Update June 20, 2013- Gateway Plaza is trying again to install a Citi Bike rack at the corner by the cafe, and once again, Shelly Mossey is opposing the removal of the personal-use rack in place now. We spoke with him about his concerns. He explained that if the current rack is removed, then there would be a major bike storage shortage for the residents. Instead, Mr. Mossey suggested placing the Citi Bike rack nearby on the dog run overlooking the marina.
A bigger problem to the Gateway bike racks is that they are mostly filled with abandoned rusting bikes. BatteryPark.TV has been effective working with the parks staff to remove similar bikes throughout the park, and we suggested that Mr. Mossey contact the parks for help. Mr. Mossey also works with a volunteer staff that refurbishes abandoned bikes.
June 10, 2013- By Steven E. Greer
Getting around in New York City is one of the biggest quality of life issues. Taxis are now very costly, not always available, and not always driven by safe drivers. The subways of NYC are far inferior to other cities, and buses are slow. Mayor Bloomberg has tried to address traffic congestion in a variety of ways, ranging from closing streets and converting them to plazas, to attempting to have congestion traffic tolls. However, his biggest accomplishment, without doubt, is the Citi Bike share program.
The Citi Bike share program is now widely applauded as a much overdue alternative to yellow taxis and inconvenient subways or buses. After technical glitches were worked out in the first week, and people got over the learning curve, the main gripes that remain are coming from areas on the city that do not have the program. The initial gripes were “Not in my backyard”. Now, people are upset, “Why didn’t my neighborhood get a Citi Bike rack?”
Battery Park City is fortunate to have two Citi Bike rack stations, but a third one destined for Gateway Plaza was shot down by a minority special interest movement.
Shelly Mossey founded the Urban Mobility Project which, until recently, rented various forms of bicycles from the existing bike racks outside of Gateway Plaza, by the ice cream cafe, and also inside the courtyard. He organized the resistance to the Citi Bike racks that were supposed to be installed. It is unclear whether his petition of more than 30 people was the cause, but the city backed down from plans to eliminate the personal-use racks and replace them with a Citi Bike station.
Mr. Mossey explained, “The Citi Bikes are welcome to come to Gateway, but they just can’t take away our existing bike racks. They can put the (Citi Bikes) somewhere else, like by the dog run”.
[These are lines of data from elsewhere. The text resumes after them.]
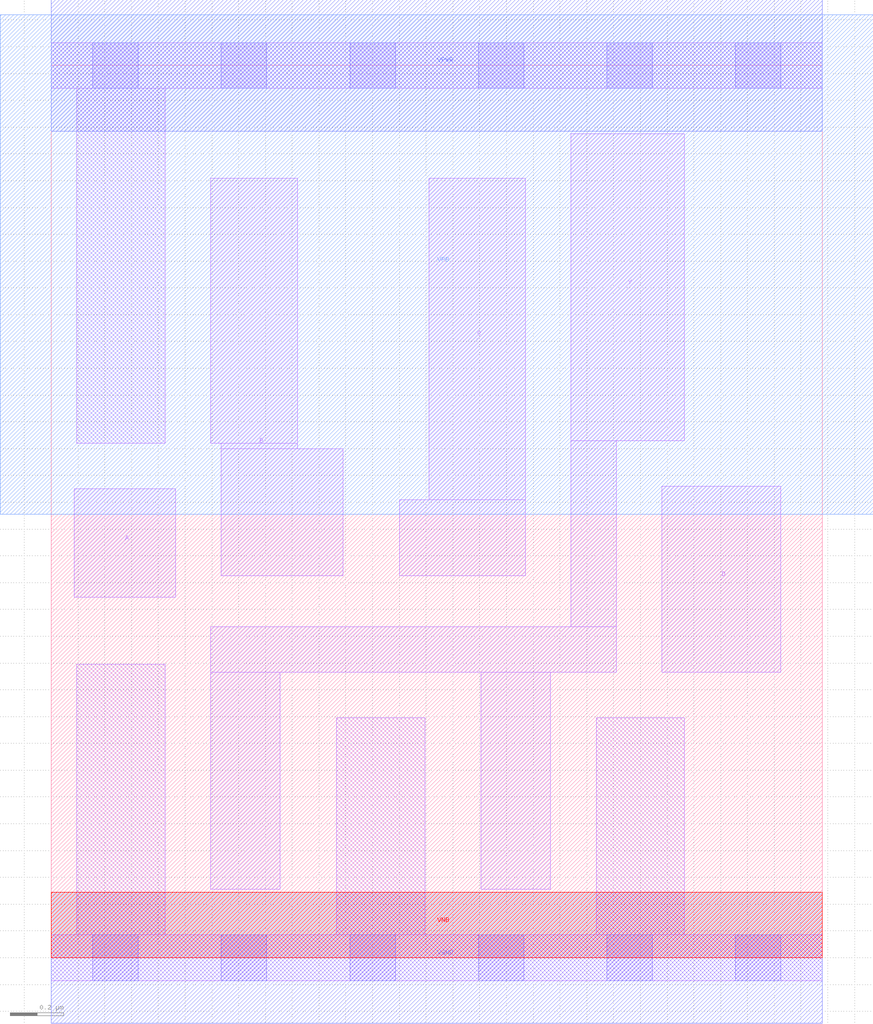
<source format=lef>
# Copyright 2020 The SkyWater PDK Authors
#
# Licensed under the Apache License, Version 2.0 (the "License");
# you may not use this file except in compliance with the License.
# You may obtain a copy of the License at
#
#     https://www.apache.org/licenses/LICENSE-2.0
#
# Unless required by applicable law or agreed to in writing, software
# distributed under the License is distributed on an "AS IS" BASIS,
# WITHOUT WARRANTIES OR CONDITIONS OF ANY KIND, either express or implied.
# See the License for the specific language governing permissions and
# limitations under the License.
#
# SPDX-License-Identifier: Apache-2.0

VERSION 5.7 ;
  NOWIREEXTENSIONATPIN ON ;
  DIVIDERCHAR "/" ;
  BUSBITCHARS "[]" ;
MACRO sky130_fd_sc_lp__nor4_1
  CLASS CORE ;
  FOREIGN sky130_fd_sc_lp__nor4_1 ;
  ORIGIN  0.000000  0.000000 ;
  SIZE  2.880000 BY  3.330000 ;
  SYMMETRY X Y R90 ;
  SITE unit ;
  PIN A
    ANTENNAGATEAREA  0.315000 ;
    DIRECTION INPUT ;
    USE SIGNAL ;
    PORT
      LAYER li1 ;
        RECT 0.085000 1.345000 0.465000 1.750000 ;
    END
  END A
  PIN B
    ANTENNAGATEAREA  0.315000 ;
    DIRECTION INPUT ;
    USE SIGNAL ;
    PORT
      LAYER li1 ;
        RECT 0.595000 1.920000 0.920000 2.910000 ;
        RECT 0.635000 1.425000 1.090000 1.900000 ;
        RECT 0.635000 1.900000 0.920000 1.920000 ;
    END
  END B
  PIN C
    ANTENNAGATEAREA  0.315000 ;
    DIRECTION INPUT ;
    USE SIGNAL ;
    PORT
      LAYER li1 ;
        RECT 1.300000 1.425000 1.770000 1.710000 ;
        RECT 1.410000 1.710000 1.770000 2.910000 ;
    END
  END C
  PIN D
    ANTENNAGATEAREA  0.315000 ;
    DIRECTION INPUT ;
    USE SIGNAL ;
    PORT
      LAYER li1 ;
        RECT 2.280000 1.065000 2.725000 1.760000 ;
    END
  END D
  PIN Y
    ANTENNADIFFAREA  0.804300 ;
    DIRECTION OUTPUT ;
    USE SIGNAL ;
    PORT
      LAYER li1 ;
        RECT 0.595000 0.255000 0.855000 1.065000 ;
        RECT 0.595000 1.065000 2.110000 1.235000 ;
        RECT 1.605000 0.255000 1.865000 1.065000 ;
        RECT 1.940000 1.235000 2.110000 1.930000 ;
        RECT 1.940000 1.930000 2.365000 3.075000 ;
    END
  END Y
  PIN VGND
    DIRECTION INOUT ;
    USE GROUND ;
    PORT
      LAYER met1 ;
        RECT 0.000000 -0.245000 2.880000 0.245000 ;
    END
  END VGND
  PIN VNB
    DIRECTION INOUT ;
    USE GROUND ;
    PORT
      LAYER pwell ;
        RECT 0.000000 0.000000 2.880000 0.245000 ;
    END
  END VNB
  PIN VPB
    DIRECTION INOUT ;
    USE POWER ;
    PORT
      LAYER nwell ;
        RECT -0.190000 1.655000 3.070000 3.520000 ;
    END
  END VPB
  PIN VPWR
    DIRECTION INOUT ;
    USE POWER ;
    PORT
      LAYER met1 ;
        RECT 0.000000 3.085000 2.880000 3.575000 ;
    END
  END VPWR
  OBS
    LAYER li1 ;
      RECT 0.000000 -0.085000 2.880000 0.085000 ;
      RECT 0.000000  3.245000 2.880000 3.415000 ;
      RECT 0.095000  0.085000 0.425000 1.095000 ;
      RECT 0.095000  1.920000 0.425000 3.245000 ;
      RECT 1.065000  0.085000 1.395000 0.895000 ;
      RECT 2.035000  0.085000 2.365000 0.895000 ;
    LAYER mcon ;
      RECT 0.155000 -0.085000 0.325000 0.085000 ;
      RECT 0.155000  3.245000 0.325000 3.415000 ;
      RECT 0.635000 -0.085000 0.805000 0.085000 ;
      RECT 0.635000  3.245000 0.805000 3.415000 ;
      RECT 1.115000 -0.085000 1.285000 0.085000 ;
      RECT 1.115000  3.245000 1.285000 3.415000 ;
      RECT 1.595000 -0.085000 1.765000 0.085000 ;
      RECT 1.595000  3.245000 1.765000 3.415000 ;
      RECT 2.075000 -0.085000 2.245000 0.085000 ;
      RECT 2.075000  3.245000 2.245000 3.415000 ;
      RECT 2.555000 -0.085000 2.725000 0.085000 ;
      RECT 2.555000  3.245000 2.725000 3.415000 ;
  END
END sky130_fd_sc_lp__nor4_1
END LIBRARY

</source>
Now, the thousands of residents of Gateway Plaza must walk a half mile to reach either of the two Cit Bike station that were installed. A Gateway Plaza employee explained, “We have some clean-up to do within Gateway to create additional bicycle parking for our residents. We expect to start the clean-up in a couple a weeks and will have additional bicycle racks installed within Gateway in a few weeks. We are not done with the Bike Share program. We will be involved in the second go around.”